Salariés : défendez vos droits en matière de protection des données !

Sécurité des données liées à la vie privée et obligations des entreprises vis-à-vis de leurs salariés dès lors qu'elles choisissent de passer par des solutions SaaS extra-communautaires.

Rémunérations, comptes-rendus d’entretiens professionnels, informations liées à la santé ou à la famille… Ces données, qui relèvent de la vie privée des salariés, ne sont pas toujours bien protégées, dès lors que l’entreprise choisit de passer par des solutions SaaS extra-communautaires. Une réalité peu connue des employés, qui sont pourtant les premiers concernés…

Des solutions SaaS de plus en plus utilisées en entreprise

Alors qu’elles représentaient 43 % des ventes des éditeurs en 2020, les licences SaaS constituent aujourd’hui plus de 78 % de leur chiffre d’affaires. Une augmentation qui s’explique par les nombreux avantages qu’offrent ces solutions accessibles 24h/24, depuis n’importe quel terminal, pour gérer les projets des entreprises (visioconférences, gestion collaborative, RH…)

La crise de la Covid-19, qui a entraîné la généralisation du télétravail, a largement accéléré ce phénomène. Elle a aussi modifié les comportements d’achat au sein des entreprises.
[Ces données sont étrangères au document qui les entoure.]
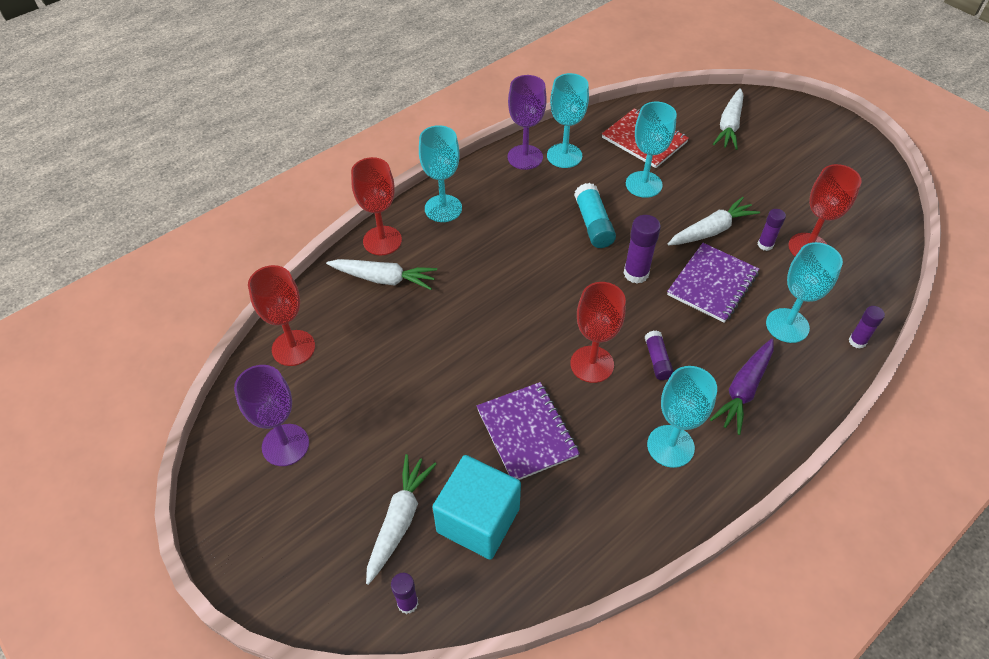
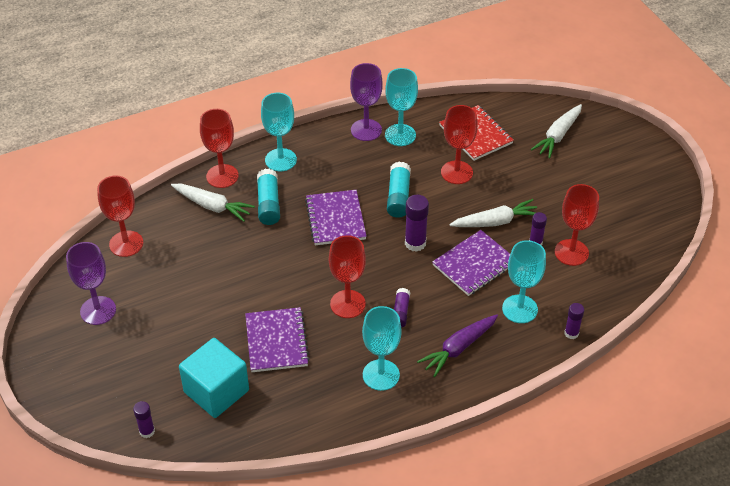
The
Lorsque les logiciels étaient installés sur leurs serveurs internes, la commande passait en effet à la moulinette scrupuleuse de la DSI, qui en examinait les implications juridiques et les risques de sécurité. Avec les outils SaaS, le processus d’achat s’est décentralisé. Ce sont aujourd’hui les experts métiers qui effectuent en direct le choix des solutions qu’ils utilisent. Ce qu’ils regardent en priorité, ce sont les avantages fonctionnels, l’ergonomie et le coût. Rarement, ils s’embarrassent de vérifier dans les détails ce que disent les clauses de confidentialité de l’éditeur. Et, puisque ce dernier leur assure que son logiciel est conforme aux règles RGPD, pourquoi en douter ?
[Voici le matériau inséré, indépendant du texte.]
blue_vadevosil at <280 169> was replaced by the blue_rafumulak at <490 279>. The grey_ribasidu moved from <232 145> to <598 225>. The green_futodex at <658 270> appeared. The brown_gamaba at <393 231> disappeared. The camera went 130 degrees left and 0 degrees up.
Une violation du droit à la vie privée des salariés

Pourtant, une partie des solutions SaaS installées dans les entreprises françaises sont étrangères et, dans la plupart des cas, américaines. Les données sont donc hébergées dans des datacenters qui sont soumis à des réglementations extra-communautaires. D’autant que l’arrêt Schrems de la Cour de Justice européenne a invalidé en 2020 le « Privacy Shields », qui légitimait la collecte de données par les éditeurs américains, sur la base d’un mécanisme d’auto-certification.

En choisissant ce type de solutions, les entreprises contribuent elles-mêmes au pillage de leurs données. Et pas seulement des leurs, mais aussi celles de leurs collaborateurs : composition de leur famille, arrêts maladies, adresse, rémunération… Jusqu’au contenu de leurs conversations ! Des données personnelles soigneusement collectées par les éditeurs, années après années, pour leurs besoins commerciaux.

Dans le monde réel, conserver une trace de chaque information relative à une personne est considérée comme de l’espionnage. C’est pourtant ce que les entreprises autorisent en achetant ces solutions SaaS étrangères. Elles s’adjoignent le droit de violer une liberté fondamentale de leurs salariés : le respect de leur vie privée !

Une prise de conscience collective à accélérer 

Suivis à la trace, les collaborateurs n’en sont pourtant jamais informés. D’ailleurs, la plupart des entreprises n’ont même pas conscience de la situation. Plus inquiétant encore, après une longue période de résistance, elles se tournent désormais vers des logiciels SaaS pour assurer leur sécurité. Or, ces derniers qui sont, là encore pour beaucoup, américains, accèdent ainsi aux informations les plus sensibles, comme les mots de passe ou les comptes de la société. Dans le cadre d’un Proxy SaaS, c’est également toute la navigation des collaborateurs sur Internet qui peut être scrutée et analysée.

Aujourd’hui, il est temps, pour les entreprises françaises, de prendre davantage conscience des risques. Les DSI doivent imposer que les achats logiciels soient systématiquement soumis à leur validation. D’autant que de plus en plus de solutions SaaS souveraines et respectueuses du RGPD existent désormais : elles n'ont donc plus d’excuse. Et, si toutefois elles ne parvenaient pas à trouver des alternatives françaises ou européennes, elles devront impérativement en informer les instances représentatives du personnel. Dans le cas contraire, elles s’exposent à des litiges ; la loi leur imposant d’obtenir le consentement de chaque collaborateur. Au-delà de l’aspect légal, il en va aussi de leur responsabilité morale, et du rapport de confiance qu’elles souhaitent établir avec leurs salariés.